Intense hostility toward gay people may be linked to a repressed same-sex attraction, combined with an authoritarian upbringing, a new study suggests.
Though such factors are not the only causes of homophobia, the research suggests that those "who have a discrepancy within themselves about their expressed vs. unconscious sexual attraction find gay and lesbian people more threatening and are more likely to express prejudice and discrimination toward them," says University of Rochester psychology professor Richard Ryan, co-author of the study, published in the April Journalof Personality and Social Psychology.
Blocking unconscious desires by adopting an opposite view is a well-known psychoanalytic concept, suggested by Freud and others.
The new research, done with more than 600 college students in the USA and Germany, measured discrepancies between what they said about their sexual orientation and how they reacted on split-second timed tasks.

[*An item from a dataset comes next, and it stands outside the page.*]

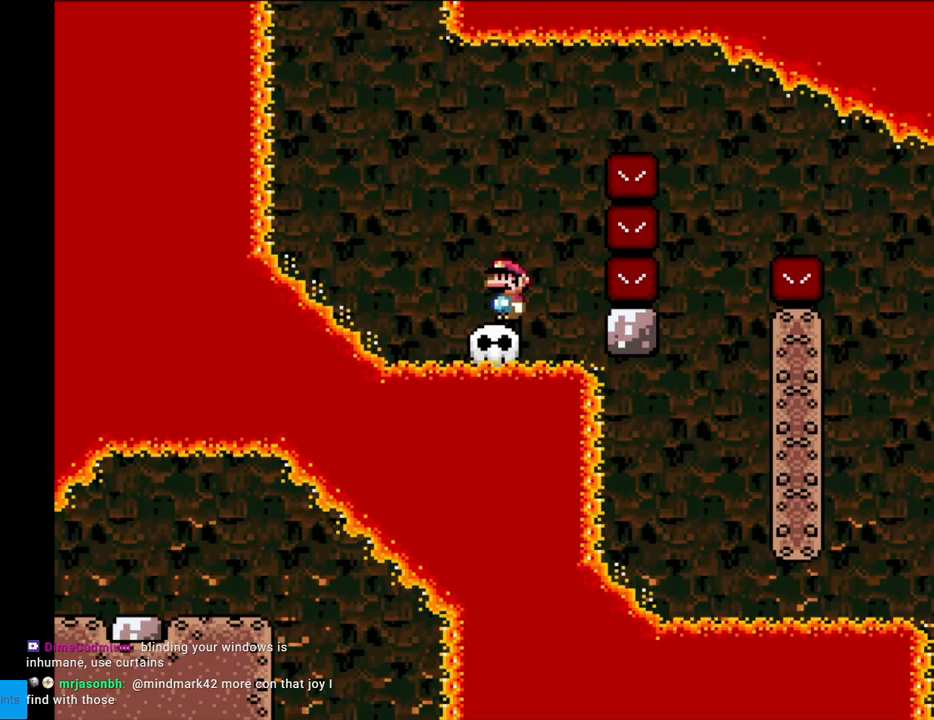
{"buttons": ["Y", "DPAD_RIGHT"], "events": [[150, "B", "down"], [167, "DPAD_RIGHT", "down"], [500, "B", "up"]]}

They also rated the attractiveness of same-sex or opposite-sex people in photos and answered questions about their parenting and homophobia at home.

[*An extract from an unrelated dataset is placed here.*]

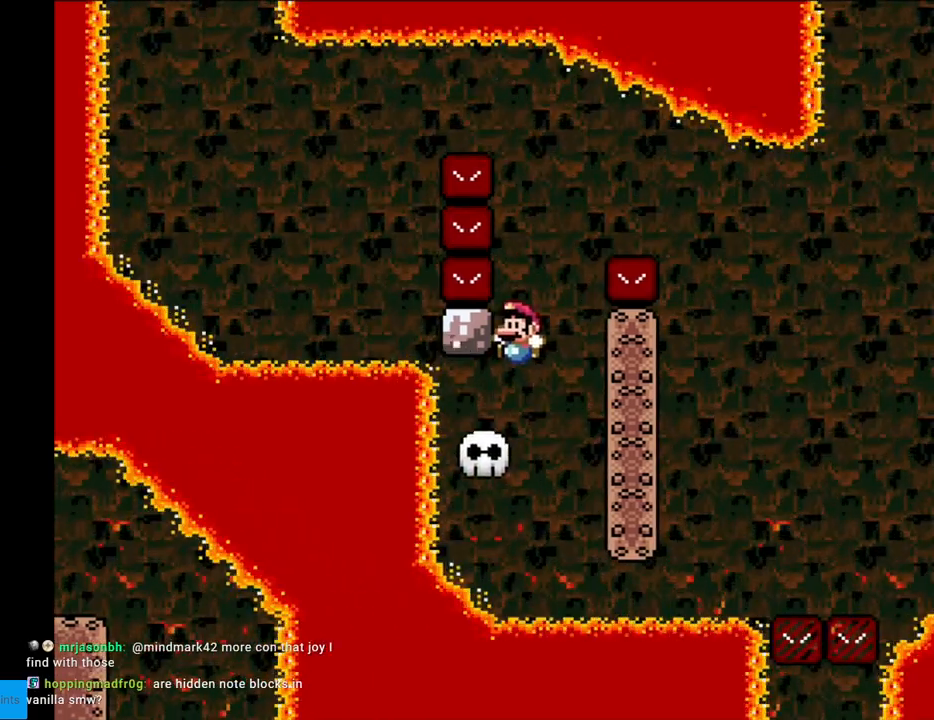
{"buttons": ["Y", "DPAD_RIGHT"], "events": [[17, "DPAD_LEFT", "up"], [133, "B", "down"], [150, "DPAD_RIGHT", "down"], [467, "B", "up"]]}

Researchers measured homophobia levels, both overt, as expressed in questionnaires on social policy and beliefs, and unconscious, as revealed in word-completion tasks.
Findings suggest subjects with accepting parents were more in touch with their innate sexual orientation. But those with controlling parents who had negative attitides about gays were "more likely to suppress same-sex attraction and to have this discrepancy that leads to homophobia and feeling threatened," Ryan says.
Some in the field are skeptical of the findings.
Psychology professor Gregory Herek of the University of California-Davis has done extensive research on anti-gay bias and violence, and he says measuring unconscious same-sex attraction is "incredibly difficult. This study is asking the right questions," he adds, but "it's a pretty big leap to say it's revealing sexual orientation."
Psychiatrist T. Byram Karasu of Montefiore Medical Center in New York says the study fails to address the importance of "identifying with the authoritarian parent" and then taking that oppression "and projecting it outward. The study skips the self-oppression part," he says.
Ryan says findings may shed light on high-profile cases in which public figures who express anti-gay views have been caught engaging in same-sex sexual acts. "Some people who are threatened by gays and lesbians and are the most vociferous in their opposition to them are suffering internally themselves," he says.